### What is expected
Having read the material, return every line of it exactly.

### Data to examine
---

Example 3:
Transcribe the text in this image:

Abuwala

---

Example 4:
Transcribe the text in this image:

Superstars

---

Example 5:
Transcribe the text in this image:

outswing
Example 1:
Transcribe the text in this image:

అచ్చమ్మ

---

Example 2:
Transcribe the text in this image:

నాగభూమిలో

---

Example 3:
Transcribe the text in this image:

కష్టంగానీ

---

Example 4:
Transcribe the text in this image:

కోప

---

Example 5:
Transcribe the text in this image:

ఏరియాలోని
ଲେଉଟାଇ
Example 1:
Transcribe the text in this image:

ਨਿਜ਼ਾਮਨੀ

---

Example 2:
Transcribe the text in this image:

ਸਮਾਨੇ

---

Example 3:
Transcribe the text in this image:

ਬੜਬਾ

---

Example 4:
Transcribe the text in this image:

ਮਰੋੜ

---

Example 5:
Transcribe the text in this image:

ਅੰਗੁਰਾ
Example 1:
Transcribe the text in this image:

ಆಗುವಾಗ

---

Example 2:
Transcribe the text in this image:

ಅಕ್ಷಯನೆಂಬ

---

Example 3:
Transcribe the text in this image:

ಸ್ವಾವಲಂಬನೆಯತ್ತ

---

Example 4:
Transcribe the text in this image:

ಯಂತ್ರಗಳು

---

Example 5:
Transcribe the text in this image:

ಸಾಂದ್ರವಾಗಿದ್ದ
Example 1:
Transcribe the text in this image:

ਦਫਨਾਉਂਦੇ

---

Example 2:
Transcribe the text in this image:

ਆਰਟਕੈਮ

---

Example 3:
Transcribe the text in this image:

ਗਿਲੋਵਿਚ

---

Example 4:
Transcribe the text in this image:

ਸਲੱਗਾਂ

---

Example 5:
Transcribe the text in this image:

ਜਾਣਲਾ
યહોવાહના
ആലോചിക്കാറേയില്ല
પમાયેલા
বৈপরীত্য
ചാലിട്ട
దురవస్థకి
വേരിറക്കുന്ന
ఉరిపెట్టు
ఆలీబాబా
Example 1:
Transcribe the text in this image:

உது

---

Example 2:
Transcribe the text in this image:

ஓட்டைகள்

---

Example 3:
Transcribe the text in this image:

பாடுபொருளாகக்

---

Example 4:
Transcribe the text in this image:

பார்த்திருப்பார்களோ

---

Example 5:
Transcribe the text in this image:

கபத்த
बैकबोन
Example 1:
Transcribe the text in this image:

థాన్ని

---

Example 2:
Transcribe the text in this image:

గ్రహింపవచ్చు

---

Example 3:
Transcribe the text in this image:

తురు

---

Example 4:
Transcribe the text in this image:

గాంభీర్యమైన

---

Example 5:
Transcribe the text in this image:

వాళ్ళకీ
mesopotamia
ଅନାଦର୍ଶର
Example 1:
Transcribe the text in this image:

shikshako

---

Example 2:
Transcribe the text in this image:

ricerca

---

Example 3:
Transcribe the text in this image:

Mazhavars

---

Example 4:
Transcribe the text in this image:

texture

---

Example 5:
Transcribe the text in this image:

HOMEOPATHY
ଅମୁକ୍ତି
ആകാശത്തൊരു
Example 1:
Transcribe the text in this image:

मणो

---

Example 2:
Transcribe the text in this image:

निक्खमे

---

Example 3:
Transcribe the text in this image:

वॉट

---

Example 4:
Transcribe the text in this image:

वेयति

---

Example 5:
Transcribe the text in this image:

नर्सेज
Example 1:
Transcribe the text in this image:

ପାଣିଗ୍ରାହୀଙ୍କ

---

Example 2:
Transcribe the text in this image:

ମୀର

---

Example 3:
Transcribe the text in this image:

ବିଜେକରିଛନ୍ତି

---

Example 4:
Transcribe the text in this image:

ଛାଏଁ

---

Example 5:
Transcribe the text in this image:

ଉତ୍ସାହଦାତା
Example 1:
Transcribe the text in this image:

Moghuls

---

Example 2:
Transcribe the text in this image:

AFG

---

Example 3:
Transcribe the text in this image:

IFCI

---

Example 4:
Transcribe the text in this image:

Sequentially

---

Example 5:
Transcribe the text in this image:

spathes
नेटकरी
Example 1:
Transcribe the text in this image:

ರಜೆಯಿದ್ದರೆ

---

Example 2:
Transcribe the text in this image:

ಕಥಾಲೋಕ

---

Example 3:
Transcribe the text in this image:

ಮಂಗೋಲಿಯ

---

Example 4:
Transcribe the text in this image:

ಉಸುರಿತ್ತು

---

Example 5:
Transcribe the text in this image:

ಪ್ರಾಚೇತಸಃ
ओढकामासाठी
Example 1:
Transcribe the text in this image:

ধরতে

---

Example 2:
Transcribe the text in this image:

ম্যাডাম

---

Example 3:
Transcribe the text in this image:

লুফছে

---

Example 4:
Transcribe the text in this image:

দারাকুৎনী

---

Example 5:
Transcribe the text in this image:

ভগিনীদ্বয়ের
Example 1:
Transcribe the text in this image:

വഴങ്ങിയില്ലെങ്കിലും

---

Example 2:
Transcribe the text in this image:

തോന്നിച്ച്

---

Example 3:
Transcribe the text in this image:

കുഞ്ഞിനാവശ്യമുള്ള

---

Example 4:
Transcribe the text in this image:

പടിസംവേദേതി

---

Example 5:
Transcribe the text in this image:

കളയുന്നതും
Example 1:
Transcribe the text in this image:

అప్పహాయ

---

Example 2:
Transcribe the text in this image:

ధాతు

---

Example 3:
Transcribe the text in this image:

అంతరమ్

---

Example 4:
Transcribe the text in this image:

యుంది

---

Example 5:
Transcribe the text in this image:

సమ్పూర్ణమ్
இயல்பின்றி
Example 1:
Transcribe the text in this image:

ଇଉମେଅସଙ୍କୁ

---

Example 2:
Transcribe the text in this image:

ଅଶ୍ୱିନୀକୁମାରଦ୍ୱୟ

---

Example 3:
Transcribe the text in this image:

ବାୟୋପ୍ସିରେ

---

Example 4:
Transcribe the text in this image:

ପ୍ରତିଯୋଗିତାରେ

### Response
---

Example 3:
Transcribe the text in this image:

Abuwala

---

Example 4:
Transcribe the text in this image:

Superstars

---

Example 5:
Transcribe the text in this image:

outswing
Example 1:
Transcribe the text in this image:

అచ్చమ్మ

---

Example 2:
Transcribe the text in this image:

నాగభూమిలో

---

Example 3:
Transcribe the text in this image:

కష్టంగానీ

---

Example 4:
Transcribe the text in this image:

కోప

---

Example 5:
Transcribe the text in this image:

ఏరియాలోని
ଲେଉଟାଇ
Example 1:
Transcribe the text in this image:

ਨਿਜ਼ਾਮਨੀ

---

Example 2:
Transcribe the text in this image:

ਸਮਾਨੇ

---

Example 3:
Transcribe the text in this image:

ਬੜਬਾ

---

Example 4:
Transcribe the text in this image:

ਮਰੋੜ

---

Example 5:
Transcribe the text in this image:

ਅੰਗੁਰਾ
Example 1:
Transcribe the text in this image:

ಆಗುವಾಗ

---

Example 2:
Transcribe the text in this image:

ಅಕ್ಷಯನೆಂಬ

---

Example 3:
Transcribe the text in this image:

ಸ್ವಾವಲಂಬನೆಯತ್ತ

---

Example 4:
Transcribe the text in this image:

ಯಂತ್ರಗಳು

---

Example 5:
Transcribe the text in this image:

ಸಾಂದ್ರವಾಗಿದ್ದ
Example 1:
Transcribe the text in this image:

ਦਫਨਾਉਂਦੇ

---

Example 2:
Transcribe the text in this image:

ਆਰਟਕੈਮ

---

Example 3:
Transcribe the text in this image:

ਗਿਲੋਵਿਚ

---

Example 4:
Transcribe the text in this image:

ਸਲੱਗਾਂ

---

Example 5:
Transcribe the text in this image:

ਜਾਣਲਾ
યહોવાહના
ആലോചിക്കാറേയില്ല
પમાયેલા
বৈপরীত্য
ചാലിട്ട
దురవస్థకి
വേരിറക്കുന്ന
ఉరిపెట్టు
ఆలీబాబా
Example 1:
Transcribe the text in this image:

உது

---

Example 2:
Transcribe the text in this image:

ஓட்டைகள்

---

Example 3:
Transcribe the text in this image:

பாடுபொருளாகக்

---

Example 4:
Transcribe the text in this image:

பார்த்திருப்பார்களோ

---

Example 5:
Transcribe the text in this image:

கபத்த
बैकबोन
Example 1:
Transcribe the text in this image:

థాన్ని

---

Example 2:
Transcribe the text in this image:

గ్రహింపవచ్చు

---

Example 3:
Transcribe the text in this image:

తురు

---

Example 4:
Transcribe the text in this image:

గాంభీర్యమైన

---

Example 5:
Transcribe the text in this image:

వాళ్ళకీ
mesopotamia
ଅନାଦର୍ଶର
Example 1:
Transcribe the text in this image:

shikshako

---

Example 2:
Transcribe the text in this image:

ricerca

---

Example 3:
Transcribe the text in this image:

Mazhavars

---

Example 4:
Transcribe the text in this image:

texture

---

Example 5:
Transcribe the text in this image:

HOMEOPATHY
ଅମୁକ୍ତି
ആകാശത്തൊരു
Example 1:
Transcribe the text in this image:

मणो

---

Example 2:
Transcribe the text in this image:

निक्खमे

---

Example 3:
Transcribe the text in this image:

वॉट

---

Example 4:
Transcribe the text in this image:

वेयति

---

Example 5:
Transcribe the text in this image:

नर्सेज
Example 1:
Transcribe the text in this image:

ପାଣିଗ୍ରାହୀଙ୍କ

---

Example 2:
Transcribe the text in this image:

ମୀର

---

Example 3:
Transcribe the text in this image:

ବିଜେକରିଛନ୍ତି

---

Example 4:
Transcribe the text in this image:

ଛାଏଁ

---

Example 5:
Transcribe the text in this image:

ଉତ୍ସାହଦାତା
Example 1:
Transcribe the text in this image:

Moghuls

---

Example 2:
Transcribe the text in this image:

AFG

---

Example 3:
Transcribe the text in this image:

IFCI

---

Example 4:
Transcribe the text in this image:

Sequentially

---

Example 5:
Transcribe the text in this image:

spathes
नेटकरी
Example 1:
Transcribe the text in this image:

ರಜೆಯಿದ್ದರೆ

---

Example 2:
Transcribe the text in this image:

ಕಥಾಲೋಕ

---

Example 3:
Transcribe the text in this image:

ಮಂಗೋಲಿಯ

---

Example 4:
Transcribe the text in this image:

ಉಸುರಿತ್ತು

---

Example 5:
Transcribe the text in this image:

ಪ್ರಾಚೇತಸಃ
ओढकामासाठी
Example 1:
Transcribe the text in this image:

ধরতে

---

Example 2:
Transcribe the text in this image:

ম্যাডাম

---

Example 3:
Transcribe the text in this image:

লুফছে

---

Example 4:
Transcribe the text in this image:

দারাকুৎনী

---

Example 5:
Transcribe the text in this image:

ভগিনীদ্বয়ের
Example 1:
Transcribe the text in this image:

വഴങ്ങിയില്ലെങ്കിലും

---

Example 2:
Transcribe the text in this image:

തോന്നിച്ച്

---

Example 3:
Transcribe the text in this image:

കുഞ്ഞിനാവശ്യമുള്ള

---

Example 4:
Transcribe the text in this image:

പടിസംവേദേതി

---

Example 5:
Transcribe the text in this image:

കളയുന്നതും
Example 1:
Transcribe the text in this image:

అప్పహాయ

---

Example 2:
Transcribe the text in this image:

ధాతు

---

Example 3:
Transcribe the text in this image:

అంతరమ్

---

Example 4:
Transcribe the text in this image:

యుంది

---

Example 5:
Transcribe the text in this image:

సమ్పూర్ణమ్
இயல்பின்றி
Example 1:
Transcribe the text in this image:

ଇଉମେଅସଙ୍କୁ

---

Example 2:
Transcribe the text in this image:

ଅଶ୍ୱିନୀକୁମାରଦ୍ୱୟ

---

Example 3:
Transcribe the text in this image:

ବାୟୋପ୍ସିରେ

---

Example 4:
Transcribe the text in this image:

ପ୍ରତିଯୋଗିତାରେ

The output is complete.